- EXTRACTED MATERIAL:

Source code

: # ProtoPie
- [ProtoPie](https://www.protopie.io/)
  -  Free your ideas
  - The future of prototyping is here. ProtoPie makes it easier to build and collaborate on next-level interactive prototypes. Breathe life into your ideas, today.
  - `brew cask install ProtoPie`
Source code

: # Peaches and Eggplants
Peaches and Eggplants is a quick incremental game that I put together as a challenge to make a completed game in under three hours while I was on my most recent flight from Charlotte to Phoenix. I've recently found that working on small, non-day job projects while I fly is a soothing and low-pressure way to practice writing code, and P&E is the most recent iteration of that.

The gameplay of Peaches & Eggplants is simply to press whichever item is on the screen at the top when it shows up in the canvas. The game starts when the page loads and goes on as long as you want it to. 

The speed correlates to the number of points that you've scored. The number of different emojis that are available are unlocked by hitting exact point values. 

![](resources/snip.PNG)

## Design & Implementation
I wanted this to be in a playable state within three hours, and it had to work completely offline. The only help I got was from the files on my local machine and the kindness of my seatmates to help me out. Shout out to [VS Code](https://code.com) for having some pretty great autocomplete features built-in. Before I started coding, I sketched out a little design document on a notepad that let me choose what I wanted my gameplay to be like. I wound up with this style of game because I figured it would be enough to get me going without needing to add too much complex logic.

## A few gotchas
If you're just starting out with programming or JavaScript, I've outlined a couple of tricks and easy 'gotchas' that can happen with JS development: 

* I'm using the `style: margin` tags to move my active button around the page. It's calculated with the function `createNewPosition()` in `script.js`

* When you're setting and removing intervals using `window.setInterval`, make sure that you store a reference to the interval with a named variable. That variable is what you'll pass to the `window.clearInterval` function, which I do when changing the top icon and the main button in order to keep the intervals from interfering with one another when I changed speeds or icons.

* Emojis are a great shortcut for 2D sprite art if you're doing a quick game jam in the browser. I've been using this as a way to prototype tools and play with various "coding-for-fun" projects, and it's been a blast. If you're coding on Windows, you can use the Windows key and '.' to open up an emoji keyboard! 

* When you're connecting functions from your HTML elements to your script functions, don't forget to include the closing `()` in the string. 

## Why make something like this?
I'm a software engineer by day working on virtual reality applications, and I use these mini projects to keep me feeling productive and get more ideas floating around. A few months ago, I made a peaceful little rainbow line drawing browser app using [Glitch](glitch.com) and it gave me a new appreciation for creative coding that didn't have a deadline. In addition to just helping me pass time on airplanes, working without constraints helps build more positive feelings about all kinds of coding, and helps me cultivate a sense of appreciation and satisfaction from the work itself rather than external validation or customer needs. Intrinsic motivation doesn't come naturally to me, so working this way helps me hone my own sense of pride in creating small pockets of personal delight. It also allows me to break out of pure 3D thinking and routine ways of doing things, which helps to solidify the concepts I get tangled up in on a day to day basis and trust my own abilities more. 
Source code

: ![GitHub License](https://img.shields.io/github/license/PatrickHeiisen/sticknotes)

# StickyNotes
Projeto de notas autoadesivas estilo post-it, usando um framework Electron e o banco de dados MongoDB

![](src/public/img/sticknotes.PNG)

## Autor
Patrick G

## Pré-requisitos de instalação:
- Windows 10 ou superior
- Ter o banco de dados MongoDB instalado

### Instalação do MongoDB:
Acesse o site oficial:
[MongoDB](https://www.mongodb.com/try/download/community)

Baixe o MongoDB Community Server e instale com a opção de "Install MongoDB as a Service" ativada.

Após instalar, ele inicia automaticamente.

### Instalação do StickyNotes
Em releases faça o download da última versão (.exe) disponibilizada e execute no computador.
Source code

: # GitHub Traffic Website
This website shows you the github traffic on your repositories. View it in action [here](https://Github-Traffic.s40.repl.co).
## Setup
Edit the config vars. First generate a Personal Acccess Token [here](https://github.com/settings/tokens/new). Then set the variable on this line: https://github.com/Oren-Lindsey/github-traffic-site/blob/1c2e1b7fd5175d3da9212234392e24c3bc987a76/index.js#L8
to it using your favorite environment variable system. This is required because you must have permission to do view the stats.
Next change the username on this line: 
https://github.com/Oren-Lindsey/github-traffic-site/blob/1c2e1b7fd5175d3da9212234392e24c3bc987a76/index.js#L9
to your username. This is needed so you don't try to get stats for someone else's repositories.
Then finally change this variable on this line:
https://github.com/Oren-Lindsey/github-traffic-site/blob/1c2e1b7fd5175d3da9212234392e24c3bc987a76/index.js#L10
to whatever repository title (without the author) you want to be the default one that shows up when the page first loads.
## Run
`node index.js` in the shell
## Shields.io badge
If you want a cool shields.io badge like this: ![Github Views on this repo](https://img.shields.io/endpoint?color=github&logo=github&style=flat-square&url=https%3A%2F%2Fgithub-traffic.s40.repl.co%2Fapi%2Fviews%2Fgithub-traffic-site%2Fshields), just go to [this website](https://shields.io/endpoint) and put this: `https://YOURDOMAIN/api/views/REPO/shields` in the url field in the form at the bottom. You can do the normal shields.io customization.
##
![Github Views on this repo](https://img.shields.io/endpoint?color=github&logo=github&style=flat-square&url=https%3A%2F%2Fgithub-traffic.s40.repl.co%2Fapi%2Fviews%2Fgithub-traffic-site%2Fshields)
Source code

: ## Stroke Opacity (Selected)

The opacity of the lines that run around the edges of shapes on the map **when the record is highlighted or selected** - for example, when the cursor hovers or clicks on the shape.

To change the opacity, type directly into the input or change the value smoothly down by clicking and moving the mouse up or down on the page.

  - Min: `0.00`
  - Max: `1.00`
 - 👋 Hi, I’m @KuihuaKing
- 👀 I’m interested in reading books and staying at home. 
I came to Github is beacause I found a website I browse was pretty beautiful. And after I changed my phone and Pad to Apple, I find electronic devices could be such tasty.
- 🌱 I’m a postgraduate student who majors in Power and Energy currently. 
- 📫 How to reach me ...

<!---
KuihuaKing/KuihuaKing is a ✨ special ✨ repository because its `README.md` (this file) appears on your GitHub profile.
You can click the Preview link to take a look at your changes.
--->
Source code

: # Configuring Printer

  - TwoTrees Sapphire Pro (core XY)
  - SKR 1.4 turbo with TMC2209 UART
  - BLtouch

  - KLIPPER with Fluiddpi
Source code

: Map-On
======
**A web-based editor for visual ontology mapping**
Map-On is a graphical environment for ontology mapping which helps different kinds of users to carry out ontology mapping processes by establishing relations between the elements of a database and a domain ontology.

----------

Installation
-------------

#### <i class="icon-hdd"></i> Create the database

- YOUR TASK:
Write out the entire listing exactly.

- WRITTEN REPLY:
Source code

: # ProtoPie
- [ProtoPie](https://www.protopie.io/)
  -  Free your ideas
  - The future of prototyping is here. ProtoPie makes it easier to build and collaborate on next-level interactive prototypes. Breathe life into your ideas, today.
  - `brew cask install ProtoPie`
Source code

: # Peaches and Eggplants
Peaches and Eggplants is a quick incremental game that I put together as a challenge to make a completed game in under three hours while I was on my most recent flight from Charlotte to Phoenix. I've recently found that working on small, non-day job projects while I fly is a soothing and low-pressure way to practice writing code, and P&E is the most recent iteration of that.

The gameplay of Peaches & Eggplants is simply to press whichever item is on the screen at the top when it shows up in the canvas. The game starts when the page loads and goes on as long as you want it to. 

The speed correlates to the number of points that you've scored. The number of different emojis that are available are unlocked by hitting exact point values. 

![](resources/snip.PNG)

## Design & Implementation
I wanted this to be in a playable state within three hours, and it had to work completely offline. The only help I got was from the files on my local machine and the kindness of my seatmates to help me out. Shout out to [VS Code](https://code.com) for having some pretty great autocomplete features built-in. Before I started coding, I sketched out a little design document on a notepad that let me choose what I wanted my gameplay to be like. I wound up with this style of game because I figured it would be enough to get me going without needing to add too much complex logic.

## A few gotchas
If you're just starting out with programming or JavaScript, I've outlined a couple of tricks and easy 'gotchas' that can happen with JS development: 

* I'm using the `style: margin` tags to move my active button around the page. It's calculated with the function `createNewPosition()` in `script.js`

* When you're setting and removing intervals using `window.setInterval`, make sure that you store a reference to the interval with a named variable. That variable is what you'll pass to the `window.clearInterval` function, which I do when changing the top icon and the main button in order to keep the intervals from interfering with one another when I changed speeds or icons.

* Emojis are a great shortcut for 2D sprite art if you're doing a quick game jam in the browser. I've been using this as a way to prototype tools and play with various "coding-for-fun" projects, and it's been a blast. If you're coding on Windows, you can use the Windows key and '.' to open up an emoji keyboard! 

* When you're connecting functions from your HTML elements to your script functions, don't forget to include the closing `()` in the string. 

## Why make something like this?
I'm a software engineer by day working on virtual reality applications, and I use these mini projects to keep me feeling productive and get more ideas floating around. A few months ago, I made a peaceful little rainbow line drawing browser app using [Glitch](glitch.com) and it gave me a new appreciation for creative coding that didn't have a deadline. In addition to just helping me pass time on airplanes, working without constraints helps build more positive feelings about all kinds of coding, and helps me cultivate a sense of appreciation and satisfaction from the work itself rather than external validation or customer needs. Intrinsic motivation doesn't come naturally to me, so working this way helps me hone my own sense of pride in creating small pockets of personal delight. It also allows me to break out of pure 3D thinking and routine ways of doing things, which helps to solidify the concepts I get tangled up in on a day to day basis and trust my own abilities more. 
Source code

: ![GitHub License](https://img.shields.io/github/license/PatrickHeiisen/sticknotes)

# StickyNotes
Projeto de notas autoadesivas estilo post-it, usando um framework Electron e o banco de dados MongoDB

![](src/public/img/sticknotes.PNG)

## Autor
Patrick G

## Pré-requisitos de instalação:
- Windows 10 ou superior
- Ter o banco de dados MongoDB instalado

### Instalação do MongoDB:
Acesse o site oficial:
[MongoDB](https://www.mongodb.com/try/download/community)

Baixe o MongoDB Community Server e instale com a opção de "Install MongoDB as a Service" ativada.

Após instalar, ele inicia automaticamente.

### Instalação do StickyNotes
Em releases faça o download da última versão (.exe) disponibilizada e execute no computador.
Source code

: # GitHub Traffic Website
This website shows you the github traffic on your repositories. View it in action [here](https://Github-Traffic.s40.repl.co).
## Setup
Edit the config vars. First generate a Personal Acccess Token [here](https://github.com/settings/tokens/new). Then set the variable on this line: https://github.com/Oren-Lindsey/github-traffic-site/blob/1c2e1b7fd5175d3da9212234392e24c3bc987a76/index.js#L8
to it using your favorite environment variable system. This is required because you must have permission to do view the stats.
Next change the username on this line: 
https://github.com/Oren-Lindsey/github-traffic-site/blob/1c2e1b7fd5175d3da9212234392e24c3bc987a76/index.js#L9
to your username. This is needed so you don't try to get stats for someone else's repositories.
Then finally change this variable on this line:
https://github.com/Oren-Lindsey/github-traffic-site/blob/1c2e1b7fd5175d3da9212234392e24c3bc987a76/index.js#L10
to whatever repository title (without the author) you want to be the default one that shows up when the page first loads.
## Run
`node index.js` in the shell
## Shields.io badge
If you want a cool shields.io badge like this: ![Github Views on this repo](https://img.shields.io/endpoint?color=github&logo=github&style=flat-square&url=https%3A%2F%2Fgithub-traffic.s40.repl.co%2Fapi%2Fviews%2Fgithub-traffic-site%2Fshields), just go to [this website](https://shields.io/endpoint) and put this: `https://YOURDOMAIN/api/views/REPO/shields` in the url field in the form at the bottom. You can do the normal shields.io customization.
##
![Github Views on this repo](https://img.shields.io/endpoint?color=github&logo=github&style=flat-square&url=https%3A%2F%2Fgithub-traffic.s40.repl.co%2Fapi%2Fviews%2Fgithub-traffic-site%2Fshields)
Source code

: ## Stroke Opacity (Selected)

The opacity of the lines that run around the edges of shapes on the map **when the record is highlighted or selected** - for example, when the cursor hovers or clicks on the shape.

To change the opacity, type directly into the input or change the value smoothly down by clicking and moving the mouse up or down on the page.

  - Min: `0.00`
  - Max: `1.00`
 - 👋 Hi, I’m @KuihuaKing
- 👀 I’m interested in reading books and staying at home. 
I came to Github is beacause I found a website I browse was pretty beautiful. And after I changed my phone and Pad to Apple, I find electronic devices could be such tasty.
- 🌱 I’m a postgraduate student who majors in Power and Energy currently. 
- 📫 How to reach me ...

<!---
KuihuaKing/KuihuaKing is a ✨ special ✨ repository because its `README.md` (this file) appears on your GitHub profile.
You can click the Preview link to take a look at your changes.
--->
Source code

: # Configuring Printer

  - TwoTrees Sapphire Pro (core XY)
  - SKR 1.4 turbo with TMC2209 UART
  - BLtouch

  - KLIPPER with Fluiddpi
Source code

: Map-On
======
**A web-based editor for visual ontology mapping**
Map-On is a graphical environment for ontology mapping which helps different kinds of users to carry out ontology mapping processes by establishing relations between the elements of a database and a domain ontology.

----------

Installation
-------------

#### <i class="icon-hdd"></i> Create the database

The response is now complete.